## Exercise description:
In the material below, transcribe every line from the first through the line holding "At Internship Level: A", exactly, and stop after that line.

"""

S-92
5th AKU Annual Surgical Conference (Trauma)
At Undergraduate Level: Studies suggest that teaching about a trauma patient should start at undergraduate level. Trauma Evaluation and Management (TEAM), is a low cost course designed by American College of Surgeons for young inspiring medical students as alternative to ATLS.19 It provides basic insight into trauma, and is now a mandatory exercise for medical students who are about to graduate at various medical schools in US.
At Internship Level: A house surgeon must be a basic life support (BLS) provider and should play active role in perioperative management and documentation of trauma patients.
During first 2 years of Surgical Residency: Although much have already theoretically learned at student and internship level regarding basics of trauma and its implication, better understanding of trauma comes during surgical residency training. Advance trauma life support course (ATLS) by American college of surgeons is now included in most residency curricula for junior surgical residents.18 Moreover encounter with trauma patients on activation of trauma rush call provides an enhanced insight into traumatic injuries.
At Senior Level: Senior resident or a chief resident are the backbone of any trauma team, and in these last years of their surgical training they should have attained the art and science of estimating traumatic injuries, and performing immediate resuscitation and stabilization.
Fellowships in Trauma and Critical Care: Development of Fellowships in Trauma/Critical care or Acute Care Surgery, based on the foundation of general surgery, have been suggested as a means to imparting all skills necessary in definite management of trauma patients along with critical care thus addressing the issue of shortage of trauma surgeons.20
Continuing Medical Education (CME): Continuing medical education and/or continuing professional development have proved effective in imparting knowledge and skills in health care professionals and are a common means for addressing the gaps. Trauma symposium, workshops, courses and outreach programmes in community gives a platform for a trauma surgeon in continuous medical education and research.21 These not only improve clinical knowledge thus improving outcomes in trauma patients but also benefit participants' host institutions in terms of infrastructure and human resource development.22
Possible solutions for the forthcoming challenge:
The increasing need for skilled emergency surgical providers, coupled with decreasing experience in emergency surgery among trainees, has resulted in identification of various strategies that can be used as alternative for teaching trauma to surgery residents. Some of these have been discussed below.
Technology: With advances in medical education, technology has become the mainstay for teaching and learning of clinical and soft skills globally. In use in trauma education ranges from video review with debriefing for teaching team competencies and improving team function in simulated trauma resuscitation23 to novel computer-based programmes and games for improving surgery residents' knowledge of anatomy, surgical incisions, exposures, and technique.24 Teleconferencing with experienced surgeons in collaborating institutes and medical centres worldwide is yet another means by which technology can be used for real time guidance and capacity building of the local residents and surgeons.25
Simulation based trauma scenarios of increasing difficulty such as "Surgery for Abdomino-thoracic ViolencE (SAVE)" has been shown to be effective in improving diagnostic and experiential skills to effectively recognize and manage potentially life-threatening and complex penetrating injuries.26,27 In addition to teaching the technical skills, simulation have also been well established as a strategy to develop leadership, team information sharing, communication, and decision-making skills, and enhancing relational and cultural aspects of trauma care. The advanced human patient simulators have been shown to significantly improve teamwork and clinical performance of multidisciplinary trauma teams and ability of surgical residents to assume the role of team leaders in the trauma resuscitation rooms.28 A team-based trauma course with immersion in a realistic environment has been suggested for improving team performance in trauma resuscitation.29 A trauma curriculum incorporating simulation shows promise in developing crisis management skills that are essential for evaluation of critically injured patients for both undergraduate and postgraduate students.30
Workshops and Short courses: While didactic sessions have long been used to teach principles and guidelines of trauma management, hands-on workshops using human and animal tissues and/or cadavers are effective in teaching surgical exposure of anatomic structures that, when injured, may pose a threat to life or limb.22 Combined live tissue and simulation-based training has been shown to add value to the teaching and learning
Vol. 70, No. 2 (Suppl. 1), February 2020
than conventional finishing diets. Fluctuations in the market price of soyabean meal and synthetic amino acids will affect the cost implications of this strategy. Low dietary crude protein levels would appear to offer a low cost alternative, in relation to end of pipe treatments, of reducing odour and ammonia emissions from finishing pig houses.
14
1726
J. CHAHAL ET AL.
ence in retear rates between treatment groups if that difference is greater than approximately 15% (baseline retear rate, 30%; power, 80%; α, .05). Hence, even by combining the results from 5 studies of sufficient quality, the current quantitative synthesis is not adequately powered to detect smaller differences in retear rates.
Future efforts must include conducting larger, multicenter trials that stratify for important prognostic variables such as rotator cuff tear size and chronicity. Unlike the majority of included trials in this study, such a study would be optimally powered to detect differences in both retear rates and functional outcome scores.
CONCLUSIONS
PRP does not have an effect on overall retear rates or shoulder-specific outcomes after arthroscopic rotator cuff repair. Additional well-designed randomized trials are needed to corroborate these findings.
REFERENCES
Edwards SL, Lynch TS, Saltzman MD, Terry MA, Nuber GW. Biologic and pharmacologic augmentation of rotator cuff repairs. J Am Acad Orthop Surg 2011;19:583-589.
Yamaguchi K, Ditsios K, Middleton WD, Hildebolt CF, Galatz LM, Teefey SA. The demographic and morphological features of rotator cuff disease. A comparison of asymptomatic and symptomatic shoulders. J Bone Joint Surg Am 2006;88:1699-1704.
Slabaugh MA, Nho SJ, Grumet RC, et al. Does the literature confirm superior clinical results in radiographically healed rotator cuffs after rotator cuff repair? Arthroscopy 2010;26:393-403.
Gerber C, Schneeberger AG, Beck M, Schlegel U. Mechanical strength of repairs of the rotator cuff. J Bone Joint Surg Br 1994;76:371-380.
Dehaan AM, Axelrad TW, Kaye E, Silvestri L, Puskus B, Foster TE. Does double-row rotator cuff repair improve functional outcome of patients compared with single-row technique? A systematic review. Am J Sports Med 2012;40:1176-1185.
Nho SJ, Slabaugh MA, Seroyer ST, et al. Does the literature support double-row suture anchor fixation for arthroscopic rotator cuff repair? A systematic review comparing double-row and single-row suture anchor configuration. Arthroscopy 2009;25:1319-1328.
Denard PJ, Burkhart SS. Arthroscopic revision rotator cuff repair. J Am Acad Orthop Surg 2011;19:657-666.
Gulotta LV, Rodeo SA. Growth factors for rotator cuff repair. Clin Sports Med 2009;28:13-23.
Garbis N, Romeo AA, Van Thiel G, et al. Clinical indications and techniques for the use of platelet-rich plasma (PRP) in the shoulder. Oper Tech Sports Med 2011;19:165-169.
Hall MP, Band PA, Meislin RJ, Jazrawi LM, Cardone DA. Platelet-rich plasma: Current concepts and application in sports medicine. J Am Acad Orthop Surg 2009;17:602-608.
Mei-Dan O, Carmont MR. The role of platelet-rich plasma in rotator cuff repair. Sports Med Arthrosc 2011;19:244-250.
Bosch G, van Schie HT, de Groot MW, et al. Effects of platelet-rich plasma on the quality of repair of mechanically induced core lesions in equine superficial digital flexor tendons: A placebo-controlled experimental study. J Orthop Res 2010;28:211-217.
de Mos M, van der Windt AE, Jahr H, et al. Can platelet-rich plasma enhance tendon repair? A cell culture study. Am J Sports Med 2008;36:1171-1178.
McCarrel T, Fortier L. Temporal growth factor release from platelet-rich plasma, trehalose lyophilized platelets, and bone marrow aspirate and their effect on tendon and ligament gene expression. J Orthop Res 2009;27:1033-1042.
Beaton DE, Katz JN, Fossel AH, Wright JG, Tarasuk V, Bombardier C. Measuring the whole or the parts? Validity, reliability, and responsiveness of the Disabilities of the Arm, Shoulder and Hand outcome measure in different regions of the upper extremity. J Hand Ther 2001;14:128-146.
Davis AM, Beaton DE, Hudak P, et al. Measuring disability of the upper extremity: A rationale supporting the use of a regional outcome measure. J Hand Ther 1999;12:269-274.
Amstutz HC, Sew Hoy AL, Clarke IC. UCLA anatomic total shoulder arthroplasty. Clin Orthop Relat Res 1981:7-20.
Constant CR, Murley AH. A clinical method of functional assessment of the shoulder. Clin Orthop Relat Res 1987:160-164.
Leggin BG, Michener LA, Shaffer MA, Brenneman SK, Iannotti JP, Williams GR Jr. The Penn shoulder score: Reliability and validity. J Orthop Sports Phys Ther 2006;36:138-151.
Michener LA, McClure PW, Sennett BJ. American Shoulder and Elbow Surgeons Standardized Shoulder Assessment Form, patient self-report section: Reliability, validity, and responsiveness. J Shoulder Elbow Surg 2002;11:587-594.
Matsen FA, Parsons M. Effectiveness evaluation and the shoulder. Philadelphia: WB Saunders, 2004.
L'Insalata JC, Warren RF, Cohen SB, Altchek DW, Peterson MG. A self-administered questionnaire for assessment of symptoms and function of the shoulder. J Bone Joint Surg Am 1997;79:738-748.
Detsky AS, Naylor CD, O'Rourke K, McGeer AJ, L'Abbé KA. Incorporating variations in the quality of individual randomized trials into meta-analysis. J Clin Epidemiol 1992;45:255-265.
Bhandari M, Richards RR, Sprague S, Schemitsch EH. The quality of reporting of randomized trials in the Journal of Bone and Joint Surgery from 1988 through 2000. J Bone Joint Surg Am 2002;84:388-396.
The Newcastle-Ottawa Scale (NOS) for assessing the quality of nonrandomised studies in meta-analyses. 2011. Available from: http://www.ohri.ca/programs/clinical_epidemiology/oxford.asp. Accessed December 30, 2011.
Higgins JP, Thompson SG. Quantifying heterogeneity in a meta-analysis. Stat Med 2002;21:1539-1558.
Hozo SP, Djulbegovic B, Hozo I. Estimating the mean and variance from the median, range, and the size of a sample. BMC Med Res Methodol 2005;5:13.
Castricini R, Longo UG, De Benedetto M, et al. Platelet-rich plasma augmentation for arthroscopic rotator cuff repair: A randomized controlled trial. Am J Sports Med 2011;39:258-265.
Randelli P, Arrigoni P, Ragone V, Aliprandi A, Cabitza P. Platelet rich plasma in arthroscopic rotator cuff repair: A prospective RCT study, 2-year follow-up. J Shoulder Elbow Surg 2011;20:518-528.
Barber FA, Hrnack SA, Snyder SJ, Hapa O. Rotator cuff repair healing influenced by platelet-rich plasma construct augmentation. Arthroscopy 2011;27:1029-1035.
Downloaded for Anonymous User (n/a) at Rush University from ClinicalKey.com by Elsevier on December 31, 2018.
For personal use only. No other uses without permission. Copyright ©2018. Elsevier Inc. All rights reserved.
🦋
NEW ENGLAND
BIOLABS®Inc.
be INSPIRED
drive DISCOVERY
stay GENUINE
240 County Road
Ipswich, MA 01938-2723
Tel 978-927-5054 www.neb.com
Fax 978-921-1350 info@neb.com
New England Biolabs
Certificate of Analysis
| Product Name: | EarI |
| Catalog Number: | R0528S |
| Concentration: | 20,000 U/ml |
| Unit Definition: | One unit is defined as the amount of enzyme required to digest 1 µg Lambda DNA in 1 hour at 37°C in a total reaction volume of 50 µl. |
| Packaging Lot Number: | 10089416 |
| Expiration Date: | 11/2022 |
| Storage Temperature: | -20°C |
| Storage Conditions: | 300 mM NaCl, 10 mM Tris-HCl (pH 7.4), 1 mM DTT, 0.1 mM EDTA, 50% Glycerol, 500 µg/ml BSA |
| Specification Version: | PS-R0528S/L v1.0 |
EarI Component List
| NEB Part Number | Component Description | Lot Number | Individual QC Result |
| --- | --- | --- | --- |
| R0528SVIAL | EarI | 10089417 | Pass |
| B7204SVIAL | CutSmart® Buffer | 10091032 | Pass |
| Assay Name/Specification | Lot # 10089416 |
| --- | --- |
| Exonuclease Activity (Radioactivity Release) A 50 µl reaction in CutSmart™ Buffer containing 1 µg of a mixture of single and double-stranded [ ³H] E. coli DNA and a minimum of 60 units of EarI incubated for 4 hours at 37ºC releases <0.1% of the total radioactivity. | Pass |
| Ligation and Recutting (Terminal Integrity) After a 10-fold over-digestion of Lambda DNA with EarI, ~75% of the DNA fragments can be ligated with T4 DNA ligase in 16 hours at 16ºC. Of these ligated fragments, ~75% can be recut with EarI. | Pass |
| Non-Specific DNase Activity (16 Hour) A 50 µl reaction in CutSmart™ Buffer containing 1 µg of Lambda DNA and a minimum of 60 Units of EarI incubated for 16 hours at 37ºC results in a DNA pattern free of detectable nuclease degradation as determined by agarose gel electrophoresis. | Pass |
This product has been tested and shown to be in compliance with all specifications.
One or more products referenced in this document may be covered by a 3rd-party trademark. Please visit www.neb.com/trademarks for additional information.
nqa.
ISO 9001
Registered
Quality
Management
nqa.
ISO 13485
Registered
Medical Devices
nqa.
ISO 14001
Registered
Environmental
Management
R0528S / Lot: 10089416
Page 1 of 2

"""

## Exercise response:
S-92
5th AKU Annual Surgical Conference (Trauma)
At Undergraduate Level: Studies suggest that teaching about a trauma patient should start at undergraduate level. Trauma Evaluation and Management (TEAM), is a low cost course designed by American College of Surgeons for young inspiring medical students as alternative to ATLS.19 It provides basic insight into trauma, and is now a mandatory exercise for medical students who are about to graduate at various medical schools in US.
At Internship Level: A house surgeon must be a basic life support (BLS) provider and should play active role in perioperative management and documentation of trauma patients.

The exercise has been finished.